++++ Dataset records ++++
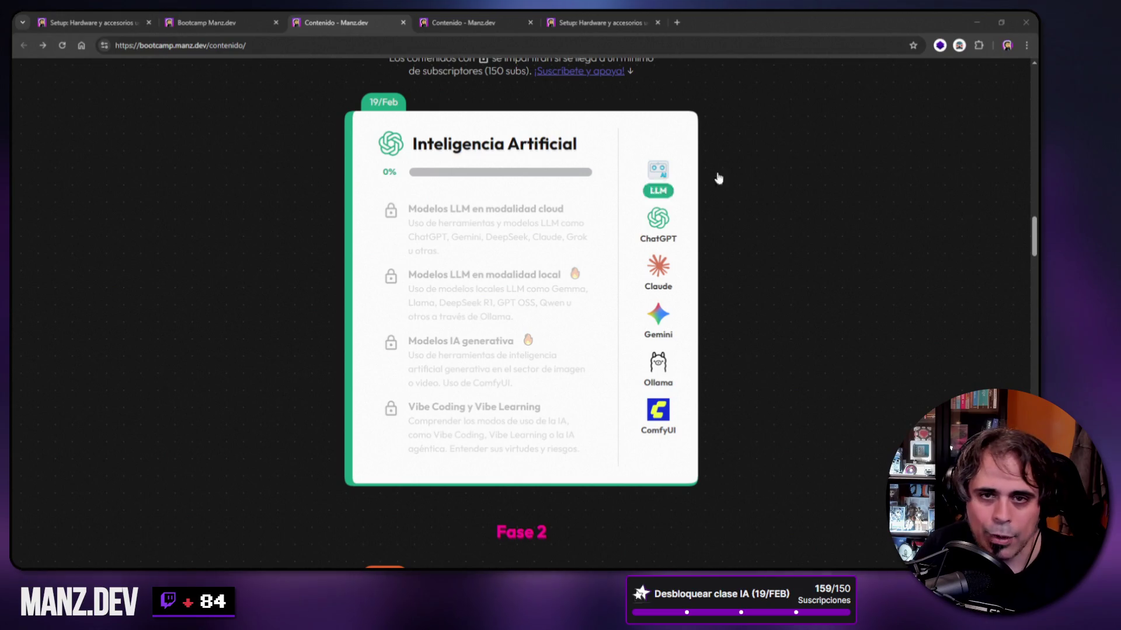
{"action": "left_click_drag", "start_coordinate": [1034, 236], "coordinate": [1031, 82]}
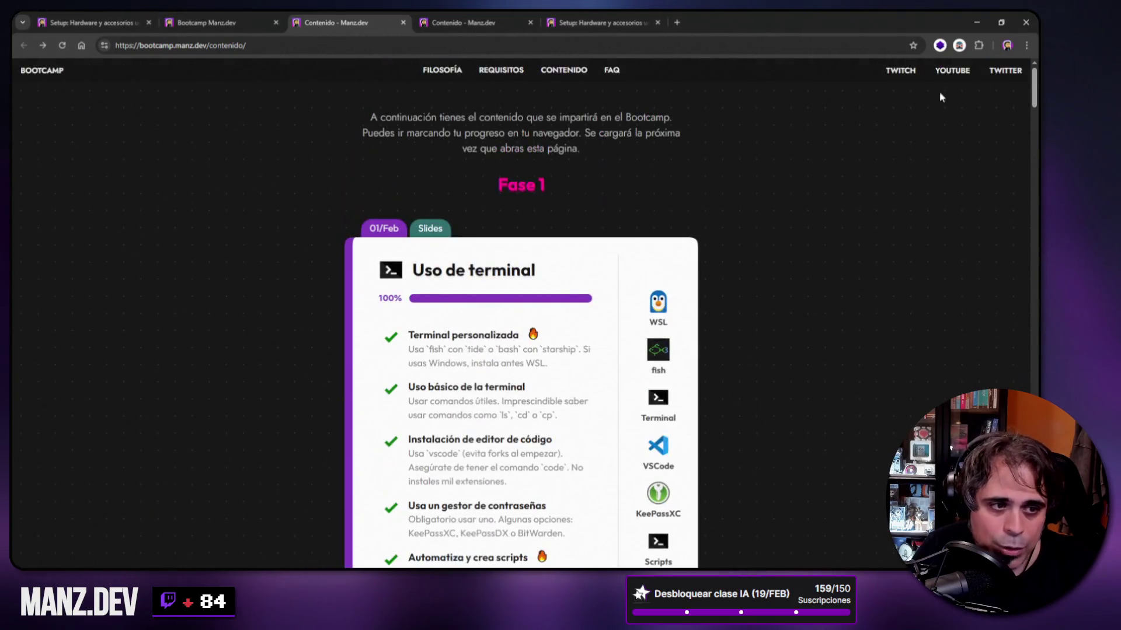
{"action": "left_click", "coordinate": [48, 72]}
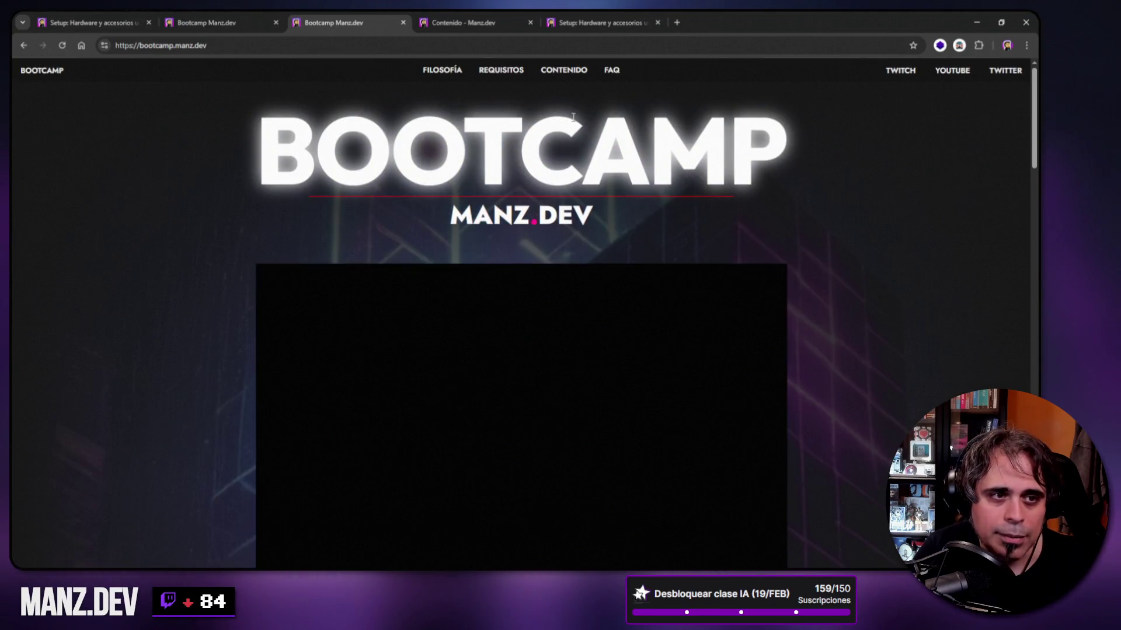
Close the bootcamp home page tab with Ctrl+W to return to the Contenido tab.
{"action": "key", "text": "ctrl+w"}
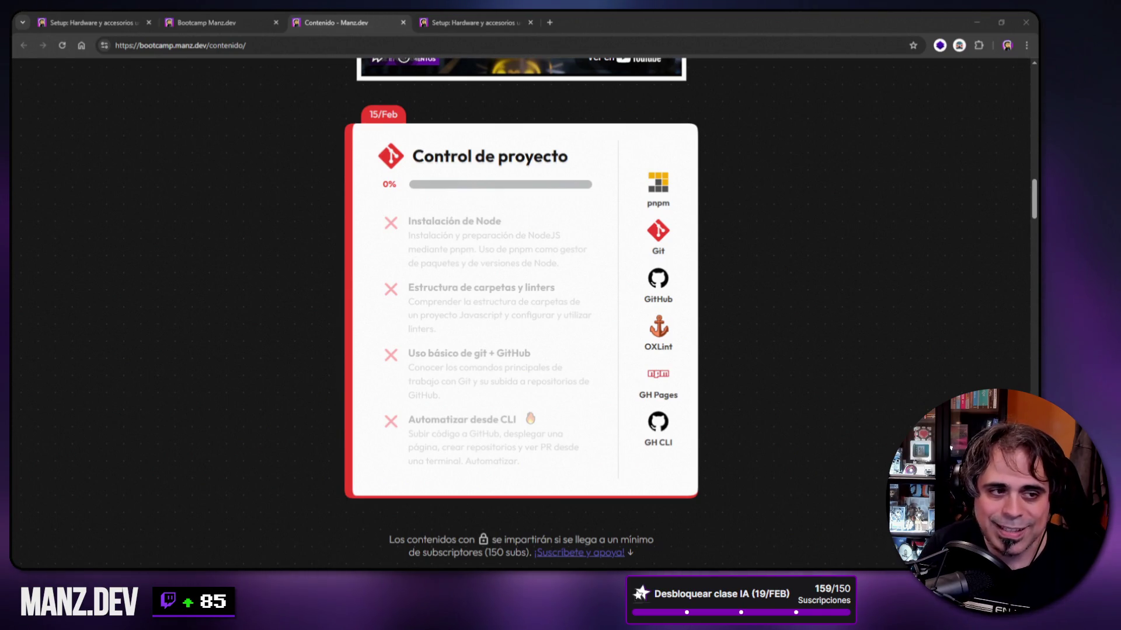
Bring the Lenguaje HTML card into view and highlight its 01/Mar date.
{"action": "scroll", "coordinate": [728, 325], "scroll_direction": "down", "scroll_amount": 15}
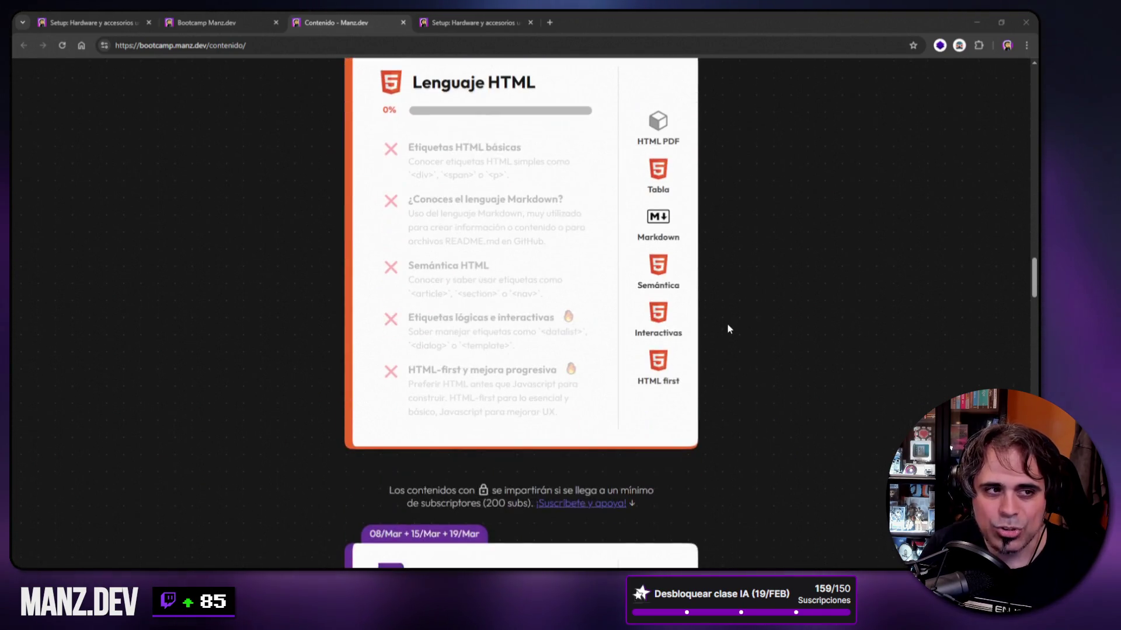
{"action": "scroll", "coordinate": [728, 329], "scroll_direction": "up", "scroll_amount": 1}
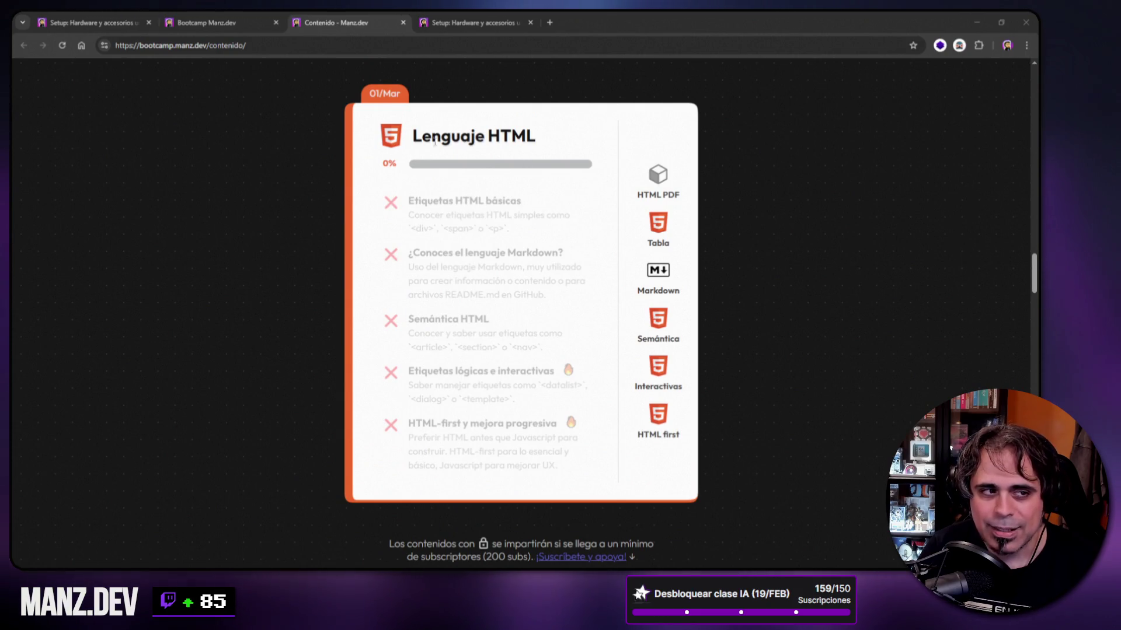
{"action": "left_click_drag", "start_coordinate": [369, 97], "coordinate": [402, 95]}
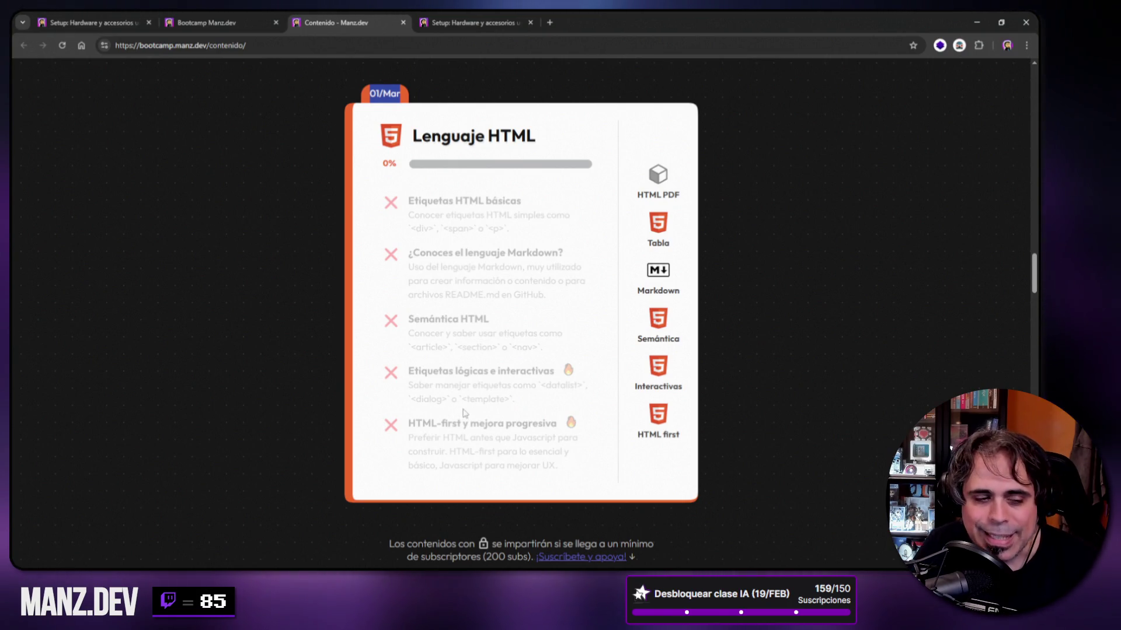
{"action": "scroll", "coordinate": [233, 227], "scroll_direction": "down", "scroll_amount": 10}
Scroll past Control de proyecto to Inteligencia Artificial, then drag down toward Javascript Avanzado.
{"action": "scroll", "coordinate": [230, 240], "scroll_direction": "down", "scroll_amount": 15}
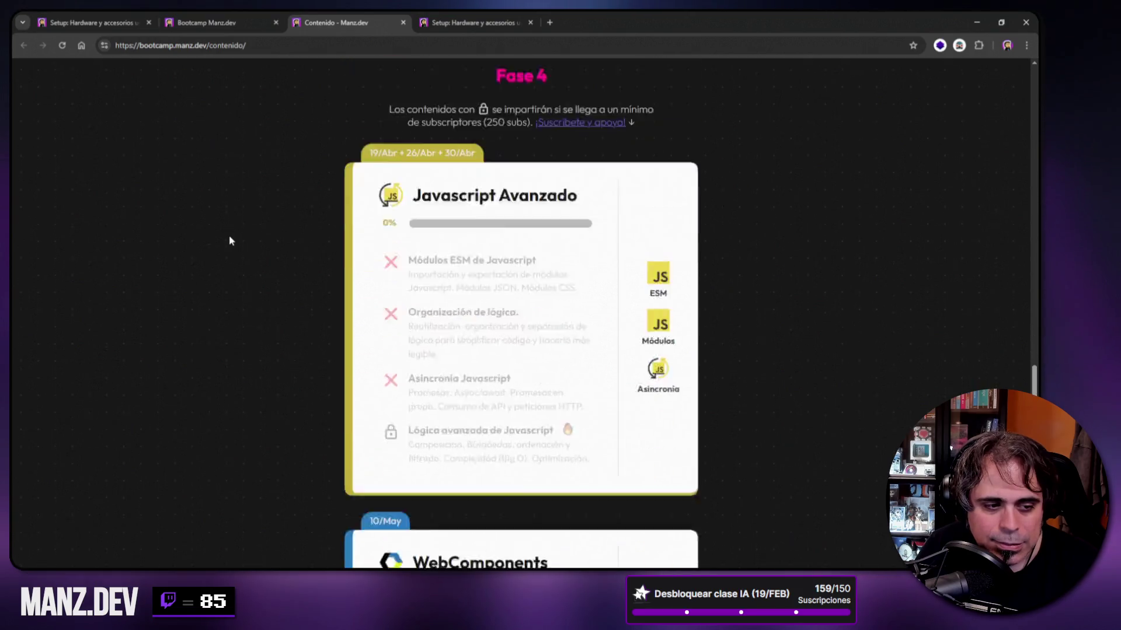
{"action": "scroll", "coordinate": [529, 172], "scroll_direction": "down", "scroll_amount": 1}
++++
Task brief: The job is to return the listing above exactly, minus its pictures.

Response below:
{"action": "left_click_drag", "start_coordinate": [1034, 236], "coordinate": [1031, 82]}
{"action": "left_click", "coordinate": [48, 72]}
Close the bootcamp home page tab with Ctrl+W to return to the Contenido tab.
{"action": "key", "text": "ctrl+w"}
Bring the Lenguaje HTML card into view and highlight its 01/Mar date.
{"action": "scroll", "coordinate": [728, 325], "scroll_direction": "down", "scroll_amount": 15}
{"action": "scroll", "coordinate": [728, 329], "scroll_direction": "up", "scroll_amount": 1}
{"action": "left_click_drag", "start_coordinate": [369, 97], "coordinate": [402, 95]}
{"action": "scroll", "coordinate": [233, 227], "scroll_direction": "down", "scroll_amount": 10}
Scroll past Control de proyecto to Inteligencia Artificial, then drag down toward Javascript Avanzado.
{"action": "scroll", "coordinate": [230, 240], "scroll_direction": "down", "scroll_amount": 15}
{"action": "scroll", "coordinate": [529, 172], "scroll_direction": "down", "scroll_amount": 1}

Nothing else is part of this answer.